I would like everyone to take a breath and order a really good salad filled with fantastic vegetables and tasty bits and bobs.

Finally, we can each work only our own karma or choose our own meals or seek our own culinary paths, however we choose to label this. Ms. Deen has done what she's done and what happened happened. Okay. People who followed her down that road may feel betrayed, but it's not as if the consequences of doing so could be a secret. They're adults.
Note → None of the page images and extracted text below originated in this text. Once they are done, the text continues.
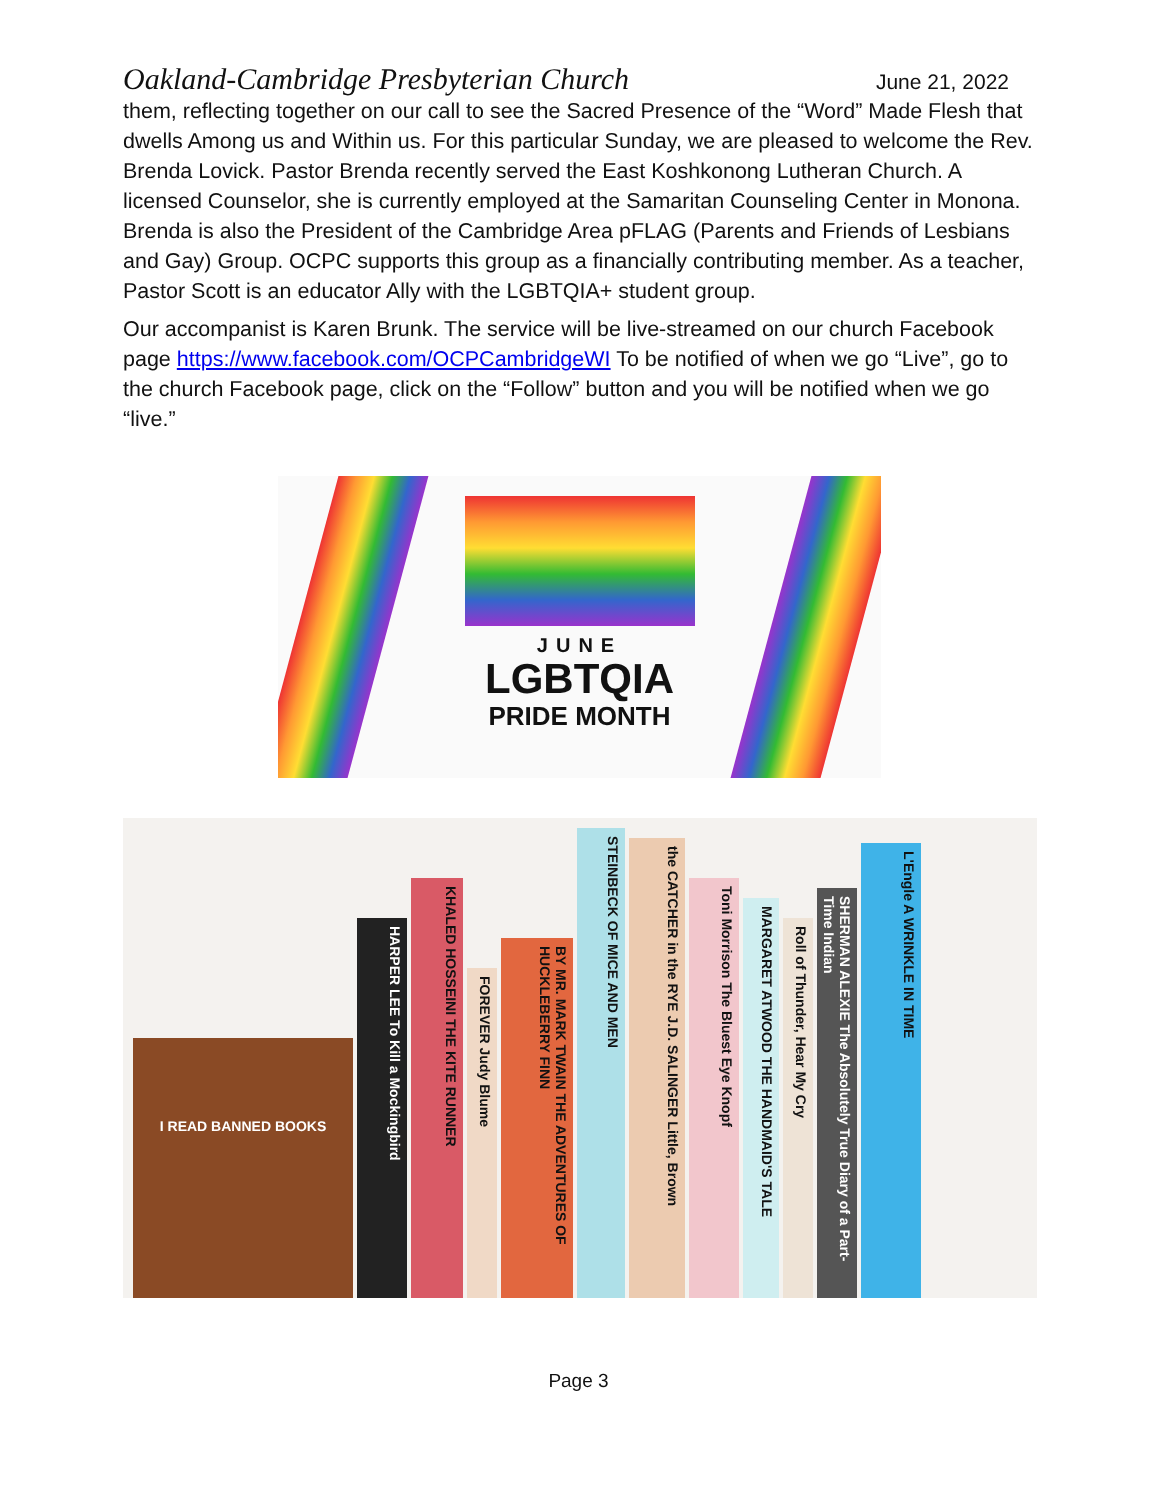Oakland-Cambridge Presbyterian Church June 21, 2022
them, reflecting together on our call to see the Sacred Presence of the “Word” Made Flesh that dwells Among us and Within us. For this particular Sunday, we are pleased to welcome the Rev. Brenda Lovick. Pastor Brenda recently served the East Koshkonong Lutheran Church. A licensed Counselor, she is currently employed at the Samaritan Counseling Center in Monona. Brenda is also the President of the Cambridge Area pFLAG (Parents and Friends of Lesbians and Gay) Group. OCPC supports this group as a financially contributing member. As a teacher, Pastor Scott is an educator Ally with the LGBTQIA+ student group.
Our accompanist is Karen Brunk. The service will be live-streamed on our church Facebook page https://www.facebook.com/OCPCambridgeWI To be notified of when we go “Live”, go to the church Facebook page, click on the “Follow” button and you will be notified when we go “live.”
JUNE
LGBTQIA
PRIDE MONTH
I READ BANNED BOOKS
HARPER LEE To Kill a Mockingbird
KHALED HOSSEINI THE KITE RUNNER
FOREVER Judy Blume
BY MR. MARK TWAIN THE ADVENTURES OF HUCKLEBERRY FINN
STEINBECK OF MICE AND MEN
the CATCHER in the RYE J.D. SALINGER Little, Brown
Toni Morrison The Bluest Eye Knopf
MARGARET ATWOOD THE HANDMAID'S TALE
Roll of Thunder, Hear My Cry
SHERMAN ALEXIE The Absolutely True Diary of a Part-Time Indian
L'Engle A WRINKLE IN TIME
Page 3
How's your salad?

Blogger Phil said...
Honey, please.
I can obviously see the hypocrisy here but I want to tell you something personal.

If I EVER, get the chance to meet you, y'all are going to get a giant,
hug.

I just love you.

Now then, I am not going to defend Paula Dean by any measure but I grew up with my Grandparents quite a bit and I miss my Grandmother to this day, after thirty years of her being gone.
She was born in Missouri and lived through the Depression.
She was used to feeding farm boys like her husband and it was a rare day when she didn't spend two hours in the kitchen making a five course breakfast, spend another two hours cleaning up and at the same time start cooking the next meal.
I am talking fried pork chops,biscuits and gravy,from scratch, a pound and a half of bacon and a dozen eggs for breakfast.

Maybe even some sausage patties and twice a day, fried taters and onions.

There is something in my genetic make up that for some damn reason, I can eat anything I want and not gain an ounce, seriously.
My arteries are probably completly stopped up and at damn near six foot tall, I probably don't weigh a a hundred and sixty pounds, yet I still have a beer belly.

My point is, my Granny weighed over two fifty and I absolutely adored her.

It's what is inside, I would be able to see it in your eyes in point 03 seconds.

Paula has some redeeming qualities for misplaced people like me who was born in California, lived on the west coast my entire life, but was raised by Southeners on Southern food.

Dayum, I still miss fried pork chops for breakfast some times.

The fact that she hid her medical problems from the public I can understand, that is a private matter.
The rub is advocating a diabetes drug after keeping her mouth shut and all at once , here's this.

A kiss on the cheek and a hug to you dear lady.